# Critical reaction to "A Study of the Relationship Between Severity of Illness and Hospital Cost in New Jersey Hospitals." (response to article by Richard F. Averill et. al. in this issue, p. 587)(includes authors' response) (Research Dialogue)

Averill et al. show that splitting hospital DRGS into subgroups based on severity of illness results in decreased variance of cost for a subset of high-volume DRGs. They argue from this result that a severity adjustment to this subset of DRGs is necessary to achieve a more equitable prospective payment system.This study was large, costly, and competent. The research question is of significant interest to health services researchers and policymakers. Nevertheless, I do not recommend publication in its present form. My reason is methodological and has to do with the built-in bias of the Averill et al. "data-splitting" technique. In general, data-splitting is a very aggressive technique that can result in an "improvement" (i.e., a smaller weighted variance or coefficient of variation) even though the split makes no medical sense whatsoever. This is a troublesome problem, because it calls into question the baseline from which we compute improvements in the data. For example, consider splitting the admissions in a DRG into subgroups containing only one admission each. It is obvious that the variance in each subgroup is zero and, therefore, that the weighted variance is zero. What is not so obvious is the following: when a DRG is split into any two subgroups, the weighted variance of the subgroups cannot be greater than the total variance for that DRG. To my knowledge, this statistical fact has never been pointed out, although it is not hard to prove. Furthermore, what is true for splitting a DRG into two groups must also be true for any additional splitting of these subgroups.
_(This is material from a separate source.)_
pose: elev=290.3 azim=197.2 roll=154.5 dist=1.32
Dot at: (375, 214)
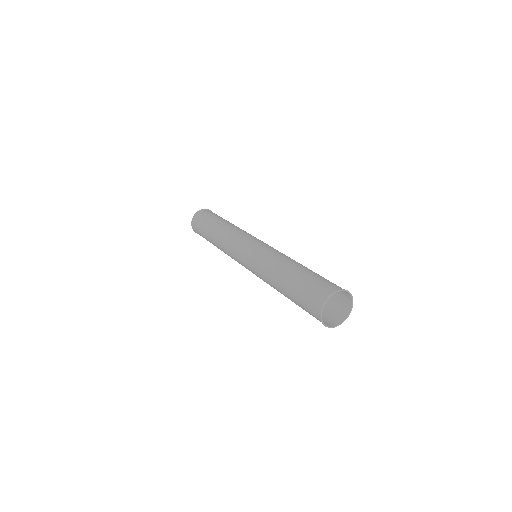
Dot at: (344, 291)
Therefore, the weighted variance must weakly decrease at every successive split, and it must strongly decrease to zero for complete splitting.

Because data-splitting contains a built-in bias toward reduced variance, it is impossible to interpret the Averill et al. results, in terms of both the number of DRGs that experienced qualitatively large variance reductions and the overall average reduction achieved by their method. It's not clear what they should do. My recommendation would be to do a Monte Carlo analysis to establish the average variance reduction and, possibly, the sampling distribution achieved by random data-splitting. They could then compare their results against this baseline.

Even supposing the Averill et al. variance reduction to be statistically better than random, it is not clear that it is qualitatively important. They found that, by spending $1.5 million, the State of New Jersey could redirect about $3.66 million in hospital revenues in a budget-neutral payment system. This is a ratio of about 40 cents in administrative costs per dollar of revenue redirected. Given the already high level of administrative expenses in the U.S. health care system, I doubt that federal policymakers would agree that the proposed severity adjustment would significantly improve the Medicare DRG system.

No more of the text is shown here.